Lisa Kogan's Makeover: From Schmattes to
It started with an untucked shirt. I mean, you put on a pound or two and you want to be comfortable, right? And maybe hide out in something just a little on the baggy side—that seems perfectly reasonable, doesn't it? And clogs are so easy to slip into—nobody really notices shoes, do they? Besides, the baby needs breakfast and the nanny is running late, and I've got to get to the office and who has time to deal with accessories or makeup...or one's reflection in a full-length mirror? Yep, it started with an untucked shirt, and before anyone could say "Stevie Nicks: the chunky years," the baby was ready for kindergarten and I had taken up residence in Shlumpadinka City.
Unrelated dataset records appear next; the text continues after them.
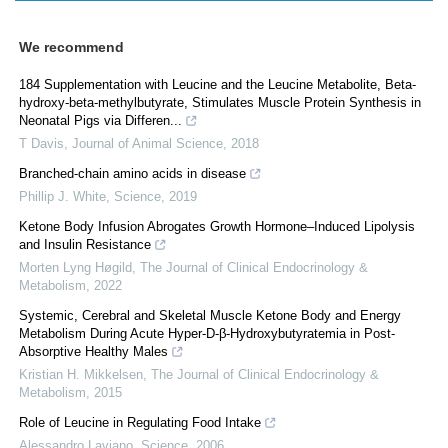
We recommend
184 Supplementation with Leucine and the Leucine Metabolite, Beta-
hydroxy-beta-methylbutyrate, Stimulates Muscle Protein Synthesis in
Neonatal Pigs via Differen...
T Davis
,
Journal of Animal Science
,
2018
Branched-chain amino acids in disease
Phillip J. White
,
Science
,
2019
Ketone Body Infusion Abrogates Growth Hormone–Induced Lipolysis
and Insulin Resistance
Morten Lyng Høgild
,
The Journal of Clinical Endocrinology &
Metabolism
,
2022
Systemic, Cerebral and Skeletal Muscle Ketone Body and Energy
Metabolism During Acute Hyper-D-β-Hydroxybutyratemia in Post-
Absorptive Healthy Males
Kristian H. Mikkelsen
,
The Journal of Clinical Endocrinology &
Metabolism
,
2015
Role of Leucine in Regulating Food Intake
Alessandro Laviano
,
Science
,
2006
I tell myself that it's obscene and vain and idiotic to think about personal style when the world is falling apart. This despite my mother's keen observation that "refusing to put on a pair of tailored trousers probably isn't doing all that much for the Iraqi people." Here is the truth:
I allowed myself to gain a lot of weight, and maybe as a punishment, or maybe as a form of denial, or maybe because I just couldn't find plus-size clothes that corresponded to the way I wanted to look (simple, sleek, modern, with just a hint of bling), I gave up on trying to look any way at all. I stopped paying attention to myself and hoped everyone else would have the decency to do the same.
Enter Adam Glassman. One part angel of mercy, one part dictatorial devil, all parts swathed in cashmere, Adam is the creative director of this magazine. But his influence doesn't stop there. The man is on a personal crusade to keep America beautiful. He will point out when your hair is too big. He will come to your home and angle your sofa. He will let you know if your hemline dips too low or your heels reach too high. To paraphrase Monsters Inc., he scares because he cares.
We are sitting in his office, reviewing an "O List" layout. "Adam," I begin, "what makes this particular candle so special?" He answers my question with another question, "What the hell kind of bra are you wearing?"